В морях твои дороги (Всеволожский) - страница 259

Как выяснилось, никто не сидел без дела. Всем боцман нашел работу.

— Не то еще будет, — постращал Фрол.

— А что еще будет?

— Слонов, вроде моего Фокия Павловича, сам марсо-флот и нерасторопных не терпит… Держи, держи! — вдруг закричал Фрол.

Платон, неся медный бачок, споткнулся на комингсе; Ростислав и Пылаев, сидевшие ближе всех к двери, сорвались с лавки и успели подхватить незадачливого бачкового.

— Эх, растяпа! Чуть не погубил и себя и борщ, — в сердцах ругал Фрол Платона.

Вошел командир роты, присел с краю и попросил ложку.

— Отменный борщ, — похвалил он, попробовав.

Первое съели дочиста. Платон, забрав опустевший бачок, отправился за вторым.

— Ну что, нажимает боцман? — спросил участливо Костромской. — Ничего, это вам только на пользу. Познаете труд матроса, научитесь уважать тех людей, за которых будете нести ответственность, когда станете офицерами. Вот Пылаев расскажет про матросскую жизнь. Вместе на «Ловком» плавали…

Появился Платон, запыхавшийся, взмокший, принесший второе.

— Ну, отдыхайте, — поднялся Костромской, когда Платон отправился за компотом. — Отдохнете — пойдем на маяк. На маяках не бывали?

* * *

Возле белой маячной башни нас встретил старый смотритель в выцветшем матросском бушлате и повел на полутемную винтовую лестницу. В редкие пробитые в стене окна был виден залив и наш «Север». Фрол принялся вслух считать ступени. Сверху послышался хриплый голос смотрителя:

— Можете не считать. Их ровно двести семьдесят пять.

С площадки у фонаря, огороженной леером, был виден рейд, корабли, буксир, тащивший баржу по фарватеру. На фоне зеленого леса белели здания Петродворца.

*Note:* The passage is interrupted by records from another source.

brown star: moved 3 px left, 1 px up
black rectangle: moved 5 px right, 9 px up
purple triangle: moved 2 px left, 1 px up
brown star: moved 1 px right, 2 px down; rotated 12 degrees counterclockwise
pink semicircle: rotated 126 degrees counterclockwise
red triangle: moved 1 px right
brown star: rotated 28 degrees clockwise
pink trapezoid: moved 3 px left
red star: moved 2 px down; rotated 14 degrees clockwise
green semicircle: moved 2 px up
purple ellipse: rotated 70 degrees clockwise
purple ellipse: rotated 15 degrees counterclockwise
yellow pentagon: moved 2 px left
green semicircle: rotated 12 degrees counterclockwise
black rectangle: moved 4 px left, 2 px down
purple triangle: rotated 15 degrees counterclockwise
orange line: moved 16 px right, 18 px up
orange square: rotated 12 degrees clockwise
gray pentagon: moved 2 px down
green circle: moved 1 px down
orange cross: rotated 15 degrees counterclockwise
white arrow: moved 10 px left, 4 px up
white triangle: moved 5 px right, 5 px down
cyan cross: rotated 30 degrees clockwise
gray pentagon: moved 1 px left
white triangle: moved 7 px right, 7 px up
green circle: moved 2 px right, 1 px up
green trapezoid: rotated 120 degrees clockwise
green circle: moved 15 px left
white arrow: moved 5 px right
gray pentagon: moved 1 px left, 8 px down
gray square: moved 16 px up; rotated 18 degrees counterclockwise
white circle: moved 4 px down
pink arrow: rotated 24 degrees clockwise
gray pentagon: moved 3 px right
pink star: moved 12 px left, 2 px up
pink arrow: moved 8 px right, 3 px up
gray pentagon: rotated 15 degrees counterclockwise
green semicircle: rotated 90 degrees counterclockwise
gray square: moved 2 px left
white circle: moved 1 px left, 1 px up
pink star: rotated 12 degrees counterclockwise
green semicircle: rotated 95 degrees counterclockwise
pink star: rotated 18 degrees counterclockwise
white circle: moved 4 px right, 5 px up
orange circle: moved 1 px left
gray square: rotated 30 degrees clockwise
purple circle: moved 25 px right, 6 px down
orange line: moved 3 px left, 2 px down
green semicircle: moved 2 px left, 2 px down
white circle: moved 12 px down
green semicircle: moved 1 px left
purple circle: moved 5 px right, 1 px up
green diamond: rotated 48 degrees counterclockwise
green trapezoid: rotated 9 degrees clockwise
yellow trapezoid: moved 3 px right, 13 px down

— Кит, чувствуешь? — с опаской спросил Митя. — Башня качается.

Башня, действительно, слегка раскачивалась.

— Не опрокинется?

— Сто лет стоит, не опрокидывалась, только тебя и ждала, чтобы опрокинуться, — насмешливо кинул Фрол. — Лучше слушай смотрителя.

А старик рассказывал, что в старину маяками называли костер, разложенный рыбаками, указывавший путь кораблям; «огненными маяками» называли огни, зажигавшиеся на берегу, а «дневными маяками» — столбы и груды камней; что Петр Первый приказал зажигать маячные огни на Петропавловской крепости, построил маяки на Азовском и Белом морях, заботился о безопасности кораблей в Финском заливе.

Смотритель показал нам моторчик, вращающий диск рефлектора, большие линзы цилиндрической формы, окружающие огонь; включил аварийную ацетиленовую горелку.

— Во время войны, — говорил он, — маяки сослужили большую службу. Когда Севастополь находился в осаде, маяк светил нашим кораблям, подвозившим продовольствие и боеприпасы защитникам города. Немцы бомбили маяк беспрерывно. Но каждую ночь над маяком загорался яркий огонь. Немцам удалось, наконец, разрушить маячную башню и перебить людей… Сын мой там тоже погиб, — сказал он, вздохнув, — но на смену пришли новые люди и снова зажгли огонь на развалинах… А на Ладожском озере, в трех километрах от линии фронта, тоже светил маяк. Враги разрушали его день за днем, но погасить так и не смогли.